WHAT THIS TASK INVOLVES.
Produce word for word the lines of the data below running from the one that has "ПО РЕКОНСТРУКЦИИ ЦЕНТРАЛЬНОГО" to the one that has "пласта с различной", inclusive, and no others.

PROVIDED DATA.

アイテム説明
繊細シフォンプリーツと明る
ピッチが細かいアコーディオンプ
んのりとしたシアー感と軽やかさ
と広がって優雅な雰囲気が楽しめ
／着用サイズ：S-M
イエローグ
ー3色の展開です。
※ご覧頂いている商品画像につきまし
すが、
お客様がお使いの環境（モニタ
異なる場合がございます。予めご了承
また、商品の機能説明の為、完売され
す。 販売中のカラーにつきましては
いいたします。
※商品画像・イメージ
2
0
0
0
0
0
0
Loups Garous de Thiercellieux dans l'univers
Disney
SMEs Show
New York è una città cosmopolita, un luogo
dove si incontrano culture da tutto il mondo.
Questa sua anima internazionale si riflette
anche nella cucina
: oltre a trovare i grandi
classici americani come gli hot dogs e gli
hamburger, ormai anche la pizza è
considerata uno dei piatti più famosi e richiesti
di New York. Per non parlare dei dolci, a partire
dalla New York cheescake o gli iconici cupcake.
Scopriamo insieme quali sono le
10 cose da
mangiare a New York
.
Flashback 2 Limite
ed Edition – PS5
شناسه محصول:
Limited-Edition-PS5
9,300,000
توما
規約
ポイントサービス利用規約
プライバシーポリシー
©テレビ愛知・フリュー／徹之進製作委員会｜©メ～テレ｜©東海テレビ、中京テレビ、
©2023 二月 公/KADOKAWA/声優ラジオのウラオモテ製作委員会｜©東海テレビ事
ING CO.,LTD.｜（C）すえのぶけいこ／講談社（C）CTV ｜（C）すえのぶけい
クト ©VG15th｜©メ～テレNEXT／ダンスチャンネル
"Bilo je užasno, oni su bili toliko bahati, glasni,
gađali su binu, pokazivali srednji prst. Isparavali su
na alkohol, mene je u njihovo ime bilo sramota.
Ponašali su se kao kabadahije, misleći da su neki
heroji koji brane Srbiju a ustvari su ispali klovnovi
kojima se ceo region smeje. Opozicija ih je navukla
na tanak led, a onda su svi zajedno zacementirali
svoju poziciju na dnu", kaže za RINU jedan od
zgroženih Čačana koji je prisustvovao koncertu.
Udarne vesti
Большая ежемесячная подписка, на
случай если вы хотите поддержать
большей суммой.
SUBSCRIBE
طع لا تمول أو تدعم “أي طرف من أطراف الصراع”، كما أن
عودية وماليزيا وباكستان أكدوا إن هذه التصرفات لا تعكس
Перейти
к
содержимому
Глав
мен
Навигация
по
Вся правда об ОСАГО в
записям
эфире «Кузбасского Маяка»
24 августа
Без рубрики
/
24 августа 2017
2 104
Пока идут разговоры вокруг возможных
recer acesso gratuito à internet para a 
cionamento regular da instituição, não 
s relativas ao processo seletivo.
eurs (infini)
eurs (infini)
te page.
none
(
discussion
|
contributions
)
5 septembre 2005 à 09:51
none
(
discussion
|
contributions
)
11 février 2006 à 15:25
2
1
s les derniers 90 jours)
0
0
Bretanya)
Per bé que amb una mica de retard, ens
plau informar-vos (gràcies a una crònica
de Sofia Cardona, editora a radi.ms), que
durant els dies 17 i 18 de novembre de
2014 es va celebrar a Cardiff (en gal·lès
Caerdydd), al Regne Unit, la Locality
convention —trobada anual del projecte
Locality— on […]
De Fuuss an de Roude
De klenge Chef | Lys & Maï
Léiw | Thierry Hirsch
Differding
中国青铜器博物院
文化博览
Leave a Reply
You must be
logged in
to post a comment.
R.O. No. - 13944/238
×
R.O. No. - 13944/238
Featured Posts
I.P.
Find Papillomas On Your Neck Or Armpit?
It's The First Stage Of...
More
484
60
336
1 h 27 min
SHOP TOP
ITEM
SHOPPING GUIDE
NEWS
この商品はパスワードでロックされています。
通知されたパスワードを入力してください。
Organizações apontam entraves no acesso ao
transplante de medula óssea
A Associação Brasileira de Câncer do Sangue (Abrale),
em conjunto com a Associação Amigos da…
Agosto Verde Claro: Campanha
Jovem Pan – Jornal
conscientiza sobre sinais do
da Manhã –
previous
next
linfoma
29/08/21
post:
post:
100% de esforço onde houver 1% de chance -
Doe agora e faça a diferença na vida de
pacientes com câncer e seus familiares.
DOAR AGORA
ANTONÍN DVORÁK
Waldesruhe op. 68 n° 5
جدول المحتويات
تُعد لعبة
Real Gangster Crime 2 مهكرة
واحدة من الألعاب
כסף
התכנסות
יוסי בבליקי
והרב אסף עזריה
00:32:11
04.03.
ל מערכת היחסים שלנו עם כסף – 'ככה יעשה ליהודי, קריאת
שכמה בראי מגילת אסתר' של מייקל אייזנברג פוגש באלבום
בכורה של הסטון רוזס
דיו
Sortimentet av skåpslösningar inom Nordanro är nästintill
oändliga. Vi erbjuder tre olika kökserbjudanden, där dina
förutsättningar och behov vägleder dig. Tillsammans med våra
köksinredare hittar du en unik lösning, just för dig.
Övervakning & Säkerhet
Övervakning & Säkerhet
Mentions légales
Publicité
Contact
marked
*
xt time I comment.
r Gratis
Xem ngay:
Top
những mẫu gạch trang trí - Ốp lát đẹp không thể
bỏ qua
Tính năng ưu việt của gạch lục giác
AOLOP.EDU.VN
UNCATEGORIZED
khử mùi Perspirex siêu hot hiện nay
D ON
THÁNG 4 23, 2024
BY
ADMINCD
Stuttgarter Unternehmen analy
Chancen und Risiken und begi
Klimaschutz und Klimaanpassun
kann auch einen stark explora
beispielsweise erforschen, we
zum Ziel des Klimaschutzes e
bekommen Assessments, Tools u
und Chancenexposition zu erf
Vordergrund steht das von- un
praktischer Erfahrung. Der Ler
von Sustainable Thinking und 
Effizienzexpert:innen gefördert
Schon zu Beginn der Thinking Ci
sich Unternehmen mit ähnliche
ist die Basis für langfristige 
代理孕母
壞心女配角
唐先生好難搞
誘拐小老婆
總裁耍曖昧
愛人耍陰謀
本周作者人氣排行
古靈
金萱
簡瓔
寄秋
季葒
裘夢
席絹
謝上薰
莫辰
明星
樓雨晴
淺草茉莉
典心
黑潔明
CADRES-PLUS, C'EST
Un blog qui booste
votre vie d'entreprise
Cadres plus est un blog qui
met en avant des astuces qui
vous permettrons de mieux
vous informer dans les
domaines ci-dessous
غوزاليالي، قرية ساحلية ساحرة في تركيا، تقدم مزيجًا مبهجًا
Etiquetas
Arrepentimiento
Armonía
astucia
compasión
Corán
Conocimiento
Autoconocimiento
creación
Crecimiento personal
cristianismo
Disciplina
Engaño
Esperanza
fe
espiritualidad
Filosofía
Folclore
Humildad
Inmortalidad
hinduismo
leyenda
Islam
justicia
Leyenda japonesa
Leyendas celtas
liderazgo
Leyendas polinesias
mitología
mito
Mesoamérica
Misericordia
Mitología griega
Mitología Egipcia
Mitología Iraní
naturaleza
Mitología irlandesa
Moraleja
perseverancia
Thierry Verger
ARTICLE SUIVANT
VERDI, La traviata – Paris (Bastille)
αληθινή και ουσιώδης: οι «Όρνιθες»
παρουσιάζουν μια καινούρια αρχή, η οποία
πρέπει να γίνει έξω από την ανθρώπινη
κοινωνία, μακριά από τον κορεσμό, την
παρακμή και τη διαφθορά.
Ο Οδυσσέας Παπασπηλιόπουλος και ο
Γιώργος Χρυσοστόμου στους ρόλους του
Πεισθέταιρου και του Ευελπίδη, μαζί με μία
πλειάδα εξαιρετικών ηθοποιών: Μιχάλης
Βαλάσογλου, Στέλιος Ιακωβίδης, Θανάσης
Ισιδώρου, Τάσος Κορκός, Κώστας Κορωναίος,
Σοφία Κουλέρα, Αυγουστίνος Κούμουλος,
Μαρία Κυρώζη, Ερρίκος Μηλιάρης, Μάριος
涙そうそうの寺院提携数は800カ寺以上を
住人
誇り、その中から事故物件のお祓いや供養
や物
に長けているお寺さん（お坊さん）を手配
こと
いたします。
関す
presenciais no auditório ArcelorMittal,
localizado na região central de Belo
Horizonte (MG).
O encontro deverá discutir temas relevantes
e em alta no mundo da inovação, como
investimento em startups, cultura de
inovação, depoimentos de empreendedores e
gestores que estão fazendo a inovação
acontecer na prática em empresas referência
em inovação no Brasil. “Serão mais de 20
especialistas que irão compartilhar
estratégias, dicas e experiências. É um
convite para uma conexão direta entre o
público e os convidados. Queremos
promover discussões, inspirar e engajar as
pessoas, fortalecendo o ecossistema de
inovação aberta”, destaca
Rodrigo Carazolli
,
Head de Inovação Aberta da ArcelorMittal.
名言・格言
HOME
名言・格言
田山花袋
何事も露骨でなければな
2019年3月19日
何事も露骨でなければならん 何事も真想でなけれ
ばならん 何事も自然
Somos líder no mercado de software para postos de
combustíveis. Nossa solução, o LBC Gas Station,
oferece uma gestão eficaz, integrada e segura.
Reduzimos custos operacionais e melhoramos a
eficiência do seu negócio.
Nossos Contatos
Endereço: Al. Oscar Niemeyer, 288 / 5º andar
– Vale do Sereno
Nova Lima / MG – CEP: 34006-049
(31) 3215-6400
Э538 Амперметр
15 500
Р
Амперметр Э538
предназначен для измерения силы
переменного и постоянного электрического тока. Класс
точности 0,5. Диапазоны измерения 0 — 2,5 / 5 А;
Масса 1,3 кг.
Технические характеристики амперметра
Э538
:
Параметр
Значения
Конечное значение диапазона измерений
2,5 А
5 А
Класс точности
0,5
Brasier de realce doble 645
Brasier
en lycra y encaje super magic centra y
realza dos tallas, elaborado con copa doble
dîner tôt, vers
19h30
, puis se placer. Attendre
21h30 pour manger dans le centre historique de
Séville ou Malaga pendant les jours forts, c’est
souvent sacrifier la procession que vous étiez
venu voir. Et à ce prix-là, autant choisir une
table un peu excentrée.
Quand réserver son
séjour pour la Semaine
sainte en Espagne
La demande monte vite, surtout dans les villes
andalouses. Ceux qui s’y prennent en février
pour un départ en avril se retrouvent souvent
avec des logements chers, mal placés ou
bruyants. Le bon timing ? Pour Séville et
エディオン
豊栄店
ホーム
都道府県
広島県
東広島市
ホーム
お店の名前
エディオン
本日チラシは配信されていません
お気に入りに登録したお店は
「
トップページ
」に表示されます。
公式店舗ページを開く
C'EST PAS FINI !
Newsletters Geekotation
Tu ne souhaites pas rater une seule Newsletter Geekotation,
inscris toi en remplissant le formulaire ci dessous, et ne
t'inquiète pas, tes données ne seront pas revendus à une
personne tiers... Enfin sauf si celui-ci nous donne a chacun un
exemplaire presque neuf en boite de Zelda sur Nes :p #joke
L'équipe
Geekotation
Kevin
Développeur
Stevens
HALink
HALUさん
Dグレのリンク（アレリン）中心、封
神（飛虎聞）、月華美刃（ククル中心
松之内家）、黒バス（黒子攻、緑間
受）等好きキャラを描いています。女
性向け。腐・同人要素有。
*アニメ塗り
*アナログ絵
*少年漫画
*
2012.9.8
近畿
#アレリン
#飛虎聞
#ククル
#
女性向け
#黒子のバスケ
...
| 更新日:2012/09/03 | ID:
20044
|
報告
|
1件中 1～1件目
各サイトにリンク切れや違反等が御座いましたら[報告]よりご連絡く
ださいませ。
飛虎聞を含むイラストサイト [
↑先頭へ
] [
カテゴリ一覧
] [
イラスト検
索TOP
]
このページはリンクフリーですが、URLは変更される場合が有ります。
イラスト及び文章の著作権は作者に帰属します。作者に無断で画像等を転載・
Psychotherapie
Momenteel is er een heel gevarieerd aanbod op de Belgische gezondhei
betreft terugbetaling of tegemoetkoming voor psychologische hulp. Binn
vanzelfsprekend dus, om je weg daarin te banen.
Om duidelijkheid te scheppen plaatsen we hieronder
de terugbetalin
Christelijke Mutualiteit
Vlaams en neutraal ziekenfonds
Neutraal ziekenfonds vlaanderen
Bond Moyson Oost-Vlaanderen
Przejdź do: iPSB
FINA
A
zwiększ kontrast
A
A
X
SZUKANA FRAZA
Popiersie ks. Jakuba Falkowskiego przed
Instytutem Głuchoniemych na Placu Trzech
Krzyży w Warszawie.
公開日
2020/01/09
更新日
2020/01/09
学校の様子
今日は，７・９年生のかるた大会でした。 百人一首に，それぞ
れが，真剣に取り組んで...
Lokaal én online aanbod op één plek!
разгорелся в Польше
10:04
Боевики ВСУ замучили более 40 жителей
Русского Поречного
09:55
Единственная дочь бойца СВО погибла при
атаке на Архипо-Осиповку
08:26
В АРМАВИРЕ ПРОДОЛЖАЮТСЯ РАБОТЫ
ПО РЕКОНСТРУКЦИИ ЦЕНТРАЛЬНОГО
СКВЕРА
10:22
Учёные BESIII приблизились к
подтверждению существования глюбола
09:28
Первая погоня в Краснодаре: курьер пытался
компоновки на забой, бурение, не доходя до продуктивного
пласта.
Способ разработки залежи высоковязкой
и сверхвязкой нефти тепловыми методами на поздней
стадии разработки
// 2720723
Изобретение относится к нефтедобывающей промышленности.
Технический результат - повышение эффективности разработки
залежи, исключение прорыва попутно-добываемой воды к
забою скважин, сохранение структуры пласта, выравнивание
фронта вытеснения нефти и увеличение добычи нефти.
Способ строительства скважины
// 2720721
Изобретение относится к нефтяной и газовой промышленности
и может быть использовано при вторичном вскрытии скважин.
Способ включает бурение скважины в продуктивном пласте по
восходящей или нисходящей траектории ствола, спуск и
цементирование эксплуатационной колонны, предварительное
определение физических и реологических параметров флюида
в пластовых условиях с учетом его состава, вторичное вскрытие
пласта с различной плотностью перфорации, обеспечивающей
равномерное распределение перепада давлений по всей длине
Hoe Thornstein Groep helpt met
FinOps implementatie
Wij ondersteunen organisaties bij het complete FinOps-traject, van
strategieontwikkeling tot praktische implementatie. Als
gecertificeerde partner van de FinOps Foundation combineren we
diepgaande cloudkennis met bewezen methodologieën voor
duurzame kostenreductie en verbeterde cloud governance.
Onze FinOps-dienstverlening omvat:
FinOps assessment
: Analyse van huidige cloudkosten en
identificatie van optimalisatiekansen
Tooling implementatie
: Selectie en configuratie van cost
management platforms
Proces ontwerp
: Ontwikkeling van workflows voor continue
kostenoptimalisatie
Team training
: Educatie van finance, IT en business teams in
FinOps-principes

ANSWER.
ПО РЕКОНСТРУКЦИИ ЦЕНТРАЛЬНОГО
СКВЕРА
10:22
Учёные BESIII приблизились к
подтверждению существования глюбола
09:28
Первая погоня в Краснодаре: курьер пытался
компоновки на забой, бурение, не доходя до продуктивного
пласта.
Способ разработки залежи высоковязкой
и сверхвязкой нефти тепловыми методами на поздней
стадии разработки
// 2720723
Изобретение относится к нефтедобывающей промышленности.
Технический результат - повышение эффективности разработки
залежи, исключение прорыва попутно-добываемой воды к
забою скважин, сохранение структуры пласта, выравнивание
фронта вытеснения нефти и увеличение добычи нефти.
Способ строительства скважины
// 2720721
Изобретение относится к нефтяной и газовой промышленности
и может быть использовано при вторичном вскрытии скважин.
Способ включает бурение скважины в продуктивном пласте по
восходящей или нисходящей траектории ствола, спуск и
цементирование эксплуатационной колонны, предварительное
определение физических и реологических параметров флюида
в пластовых условиях с учетом его состава, вторичное вскрытие
пласта с различной плотностью перфорации, обеспечивающей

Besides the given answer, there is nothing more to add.